● Фрагмент страницы
%%
Манчжурское происхождение северных сологонов подтверждается ещё тем обстоятельством, что в верховьях Аму ра на правом берегу были «оленные тунгусы шологонского рода, которые ныне и составляют другую часть амурских орочонов».(Л. Шренк. Там же, 185 стр.). Шренк ссылается на труд Орлова «Амурские орочоны»[352]. Два шологонских рода кочуют между Алданом и Леной в составе тунгусов б. Кангаласского ведомства[353]. В статье И. И. Майнова «Население Якутии» имеется указание на наличие в эпоху объясачения тунгусов «Шелонской волости» на Витиме при Усть-Муе в числе 70-ти ясачных душ. При этом автор добавляет «по позднейшему произношению Шологонцы»[354]. Русское начерта­ние «шелон» подтверждает нашу гипотезу о тождестве якутских «сологонов» с «солонами» Манчжурии. Весьма воз­можно, что эти-то сологоны позже перекочевали к верхне­амурским орочонам, о чем упоминает Орлов. Сологоны-шелогоны остались и в составе южных якутов, а именно, в Западно-Кангаласском улусе, где они образуют один самостоя­тельный наслег — «2-ой Шелогонский» и живут на левом бе­регу Лены близ границы Вилюйского округа, занимаясь ско­товодством[355]. Автор этих строк посетил названных сологонов зимою 1925 г. и не нашел в них никаких отличий от окру­жающих якутов. Один сологонский род имеется и в составе Мархинского улуса в Вилюйском округе[356].

Очевидно, довольно многочисленные шелогонские роды, бывшие в составе северных оленных якутов, рассеялись при нашествии якутов-скотоводов. Одна часть их осталась на месте, усвоив якутское хозяйство, другая часть эвакуирова­лась на север с якутами-скотоводами и обитает теперь в бассейне р. Оленека и, наконец, остальные отодвинулись на правый берег Лены, где они должны были смешаться с мест­ными алданскими тунгусами.
%%
● Задания
1) Повторите из текста о сологонах отрывок от слов «Очевидно, довольно многочисленные» до слов «мест­ными алданскими тунгусами.».
2) Допишите следующую часть текста о шологонских родах, начиная после его последнего предложения.
Следующий далее список взят из другого источника.

● Собранные данные
%%
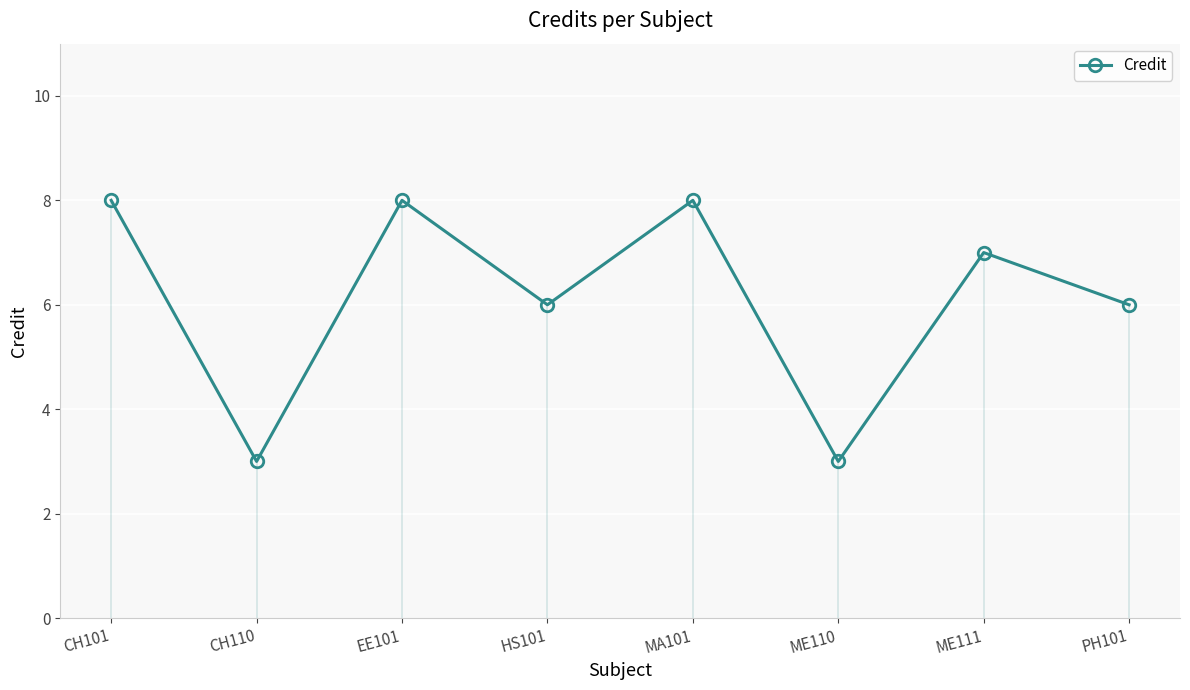

Is this an area chart (filled region under the line)?

No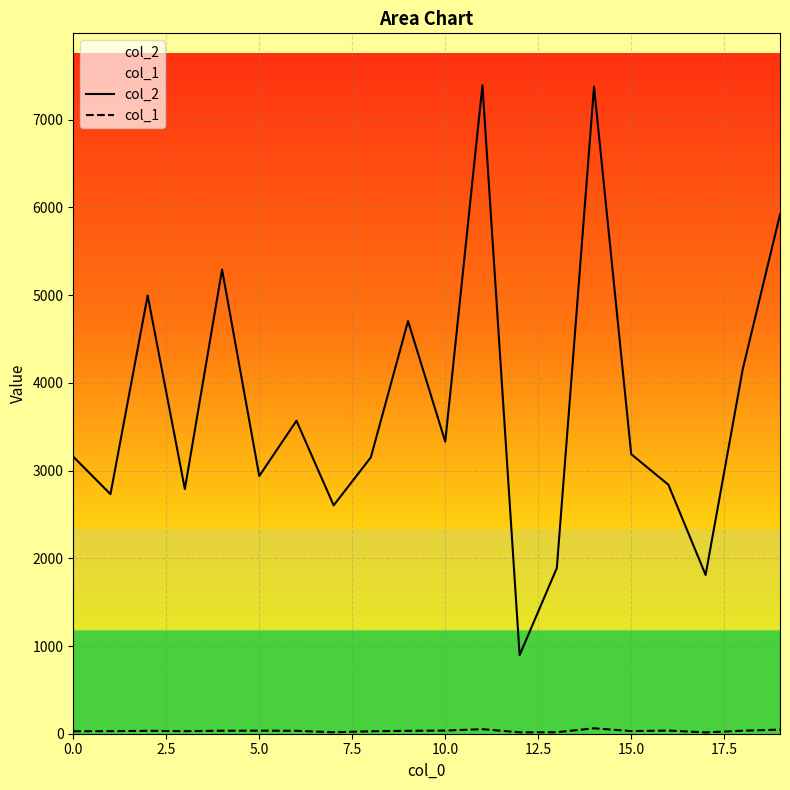

Is this an area chart (filled region under the line)?

No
%%
● Ответы к заданиям
1)
Очевидно, довольно многочисленные шелогонские роды, бывшие в составе северных оленных якутов, рассеялись при нашествии якутов-скотоводов. Одна часть их осталась на месте, усвоив якутское хозяйство, другая часть эвакуирова­лась на север с якутами-скотоводами и обитает теперь в бассейне р. Оленека и, наконец, остальные отодвинулись на правый берег Лены, где они должны были смешаться с мест­ными алданскими тунгусами.

2)
Патканов показывает «шологонов» и в составе тунгусов б. Майского ведомства[357]. Проф. С. В. Бахрушин по данным XVIII века приводит названия пяти «пеших ламутов» Охот­ского побережья: Ивьянский, Адганский, Шолганский, Уягирский и Нюньчинский. Он же приводит по труду Краше­нинникова названия тунгусских родов Охотского побережья, извлеченные из документов XVII века. Среди этих названий мы находим и «шелоны», очевидно, это те же «солоны»[358]. Если родовое имя охотских «шелонов» идентично с якутски­ми «шелогонами-шелонами», то они, наверное, пробрались туда из пределов Якутского края при стеснении оленеводов- охотников позднейшей якутской колонизацией. Иными сло­вами, захват якутами-скотоводами бассейна средней Лены произвел большие перемены в этнографической карте Вос­точной Сибири вплоть до берегов Охотского моря.

Манчжурские солоны делятся на «знаменных солонов» и «бухта-солонов». Первые занимались земледелием и со­стояли в знаменных войсках прежней Манчжурской династии Китайской империи. Бухта-солоны же принадлежат к подат­ному сословию, «главным видом занятий которых, в отличие от знаменных солонов-земледельцев, является охота»[359].

Отлив солонов на север в русское Забайкалье, где они смешиваются с бурятскими родами, в литературе отмечен давно. Так в «Сказаниях бурят» (этногр. сбор.) мы находим следующие строки:

«Предводитель нерчинских тунгусов солонов и солонгутов, происходящих от манчжур, Чжанчжун-ноён, прибыв к Нер­чинску и познакомившись с русскими людьми, оставив под­данство манчжурскому владетелю, вступил в русское поддан­ство и принял православие, получил титул князя Гантимурова в награду, водворился на р. Урульге и сделался повелителем 15 родов тунгусов»[360].

Таким образом, в районе Нерчинска почему-то сошлись сологоны и манчжурские солоны. Миддендорф приводит устные сказки казаков, что около 1832 г. с левого берега Амура перешли на правый берег «между Аргунью, началом Амура и Албазихой тунгусы-сологонцы», а за ними четыре года спустя последователи бёльоты 12 душ Кангаласской орды, плативших ясак русской казне. Они, по уверению тунгусов, «первоначально жили на Алдане, но выселились от­туда из-за тяжкого времени и чтобы избавиться от притеснений»[361]. И те же «шологонцы», о которых сообщал Орлов, прикочевали в верховье Амура откуда-то из соседней обла­сти. Не вправе ли мы в этой тяге якутских сологонов к солонам Нерчинского района усмотреть обнаружение их древ­него племенного родства или даже единства?

Во всяком случае наши лингвистические соображения о тождестве имен «сологоон» и «солон» подтверждаются как бытованием в старинных русских актах начертания «шелон- шолон», так и указанной выше встречей в верховьях Амура носителей этих племенных наименований.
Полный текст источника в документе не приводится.